J'ai lu, Sire, vos vers avec un plaisir infini. C'est Horace dans ses odes galantes, c'est Virgile dans ses Bucoliques, jusqu'au milieu de la pièce, et c'est encore le même Virgile dépeignant les fureurs de la guerre dans son Énéide. Toute cette pièce est fort correcte, et la facilité de l'expression ne fait rien perdre à la justesse des pensées et à la précision du style. V. M. est trop bonne de songer à vouloir me donner des porcelaines. Comment a-t-elle assez de complaisance, au milieu des affaires importantes qui l'occupent, pour penser à des choses qui ont aussi peu de rapport aux grands objets dont elle doit naturellement être affectée?
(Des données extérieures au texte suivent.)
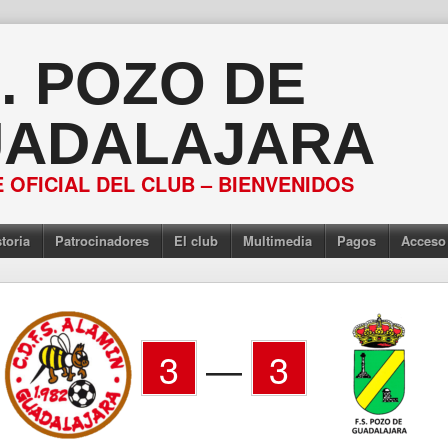
S. POZO DE
ADALAJARA
 OFICIAL DEL CLUB – BIENVENIDOS
toria
Patrocinadores
El club
Multimedia
Pagos
Acceso
3
—
3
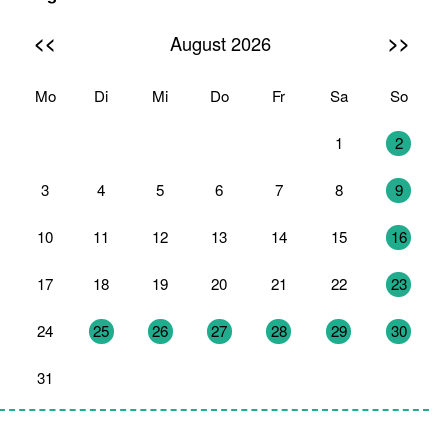
<<
>>
August 2026
Mo
Di
Mi
Do
Fr
Sa
So
27
28
29
30
31
1
2
3
4
5
6
7
8
9
10
11
12
13
14
15
16
17
18
19
20
21
22
23
24
25
26
27
28
29
30
31
1
2
3
4
5
6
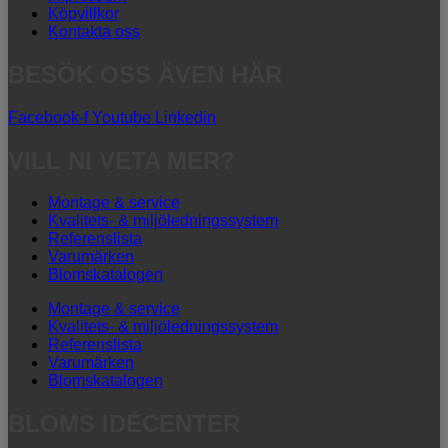
Köpvillkor
Kontakta oss
BESÖK OSS ÄVEN HÄR
Facebook-f
Youtube
Linkedin
VILL NI VETA MER?
Montage & service
Kvalitets- & miljöledningssystem
Referenslista
Varumärken
Blomskatalogen
Montage & service
Kvalitets- & miljöledningssystem
Referenslista
Varumärken
Blomskatalogen
BLOMS IDÉCENTER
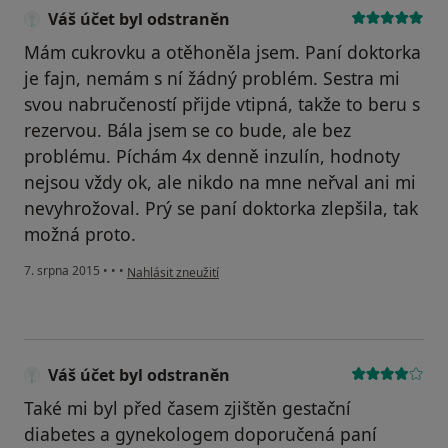
Váš účet byl odstraněn
Mám cukrovku a otěhoněla jsem. Paní doktorka
je fajn, nemám s ní žádný problém. Sestra mi
svou nabručeností přijde vtipná, takže to beru s
rezervou. Bála jsem se co bude, ale bez
problému. Píchám 4x denně inzulín, hodnoty
nejsou vždy ok, ale nikdo na mne neřval ani mi
nevyhrožoval. Prý se paní doktorka zlepšila, tak
možná proto.
podle názoru uživatele Váš účet byl odstraněn
7. srpna 2015
•
•
•
Nahlásit zneužití
Váš účet byl odstraněn
Také mi byl před časem zjištěn gestační
diabetes a gynekologem doporučená paní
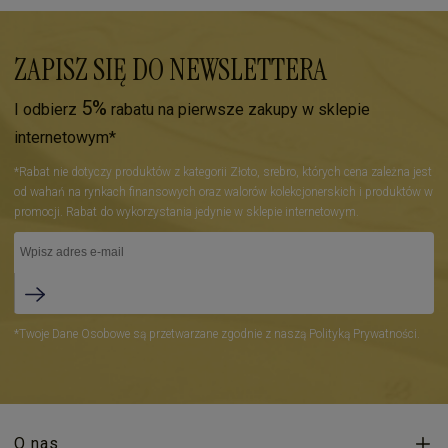
ZAPISZ SIĘ DO NEWSLETTERA
5%
I odbierz
rabatu na pierwsze zakupy w sklepie
internetowym*
*Rabat nie dotyczy produktów z kategorii Złoto, srebro, których cena zależna jest
od wahań na rynkach finansowych oraz walorów kolekcjonerskich i produktów w
promocji. Rabat do wykorzystania jedynie w sklepie internetowym.
*Twoje Dane Osobowe są przetwarzane zgodnie z naszą Polityką Prywatności.
O nas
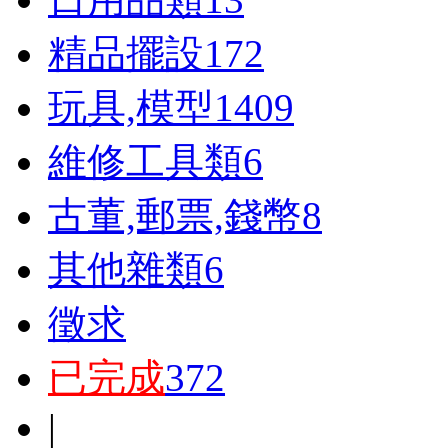
精品擺設
172
玩具,模型
1409
維修工具類
6
古董,郵票,錢幣
8
其他雜類
6
徵求
已完成
372
|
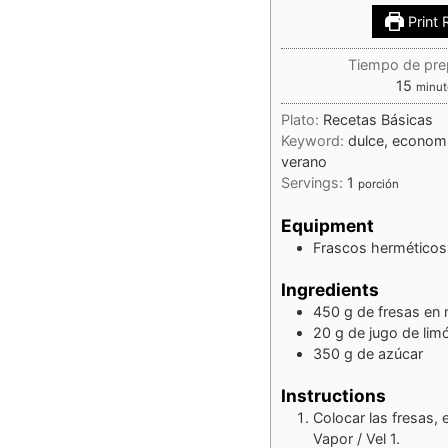
Print 
Tiempo de pre
15
minut
Plato:
Recetas Básicas
Keyword:
dulce, economic
verano
Servings:
1
porción
Equipment
Frascos herméticos
Ingredients
450
g
de fresas en
20
g
de jugo de lim
350
g
de azúcar
Instructions
Colocar las fresas, 
Vapor / Vel 1.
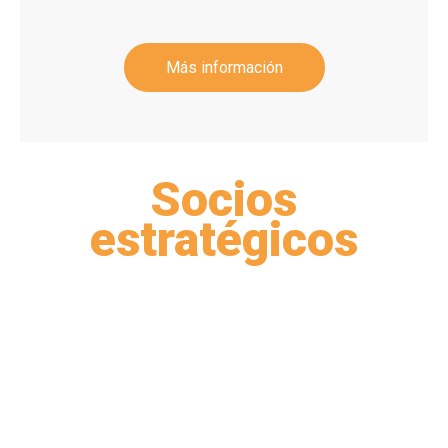
Más información
Socios
estratégicos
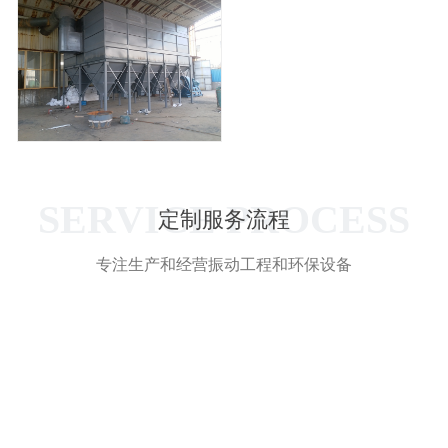
SERVICE PROCESS
定制服务流程
专注生产和经营振动工程和环保设备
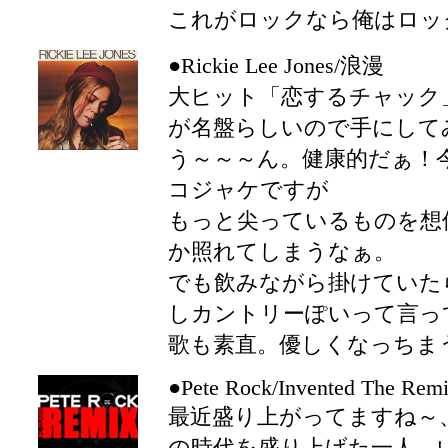
これがロックなら俺はロッ
●Rickie Lee Jones/浪漫
大ヒット「恋するチャック
が名盤らしいので手にして
う～～～ん。健康的だぁ！
コジャケですが
もっと尖っているものを想
か照れてしまうなぁ。
でも飲みながら掛けていた
しカントリーぽいって言っ
歌も素直。優しくなっちま
●Pete Rock/Invented The Rem
最近盛り上がってますね～、
の時代を盛り上げた一人、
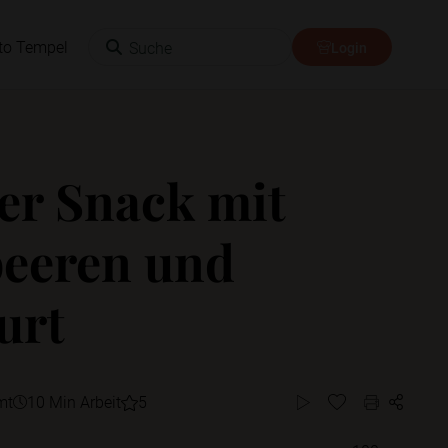
Suche
to Tempel
Login
er Snack mit
eeren und
urt
mt
10 Min Arbeit
5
Mais puisque V. M. me fait la grâce de m'écrire qu'elle peut m'en envoyer sans que cela la dérange en aucune manière, je lui dirai naturellement que j'ai acheté à Hambourg, dans la vente de Schimmelmann, des cafetières, tasses, théières, etc. Ainsi, si <161>V. M. juge à propos de m'envoyer quelques plats et quelques assiettes, je les conserverai soigneusement; et, à la paix, il ne manquerait rien à mon bonheur, si je pouvais m'en servir pour lui offrir à Potsdam, dans une maison que je meublerais assez bien, un repas philosophique. Si V. M. daignait m'accorder cette faveur, je m'écrierais alors comme le grand prêtre Siméon : « Seigneur, tu peux maintenant disposer de ton serviteur en paix, puisque mes yeux ont vu mon Sauveur. »180-a J'ai l'honneur, etc.


179-a Voyez t. I. p. 241.

180-a Saint Luc, chap. II, v. 29 et 30.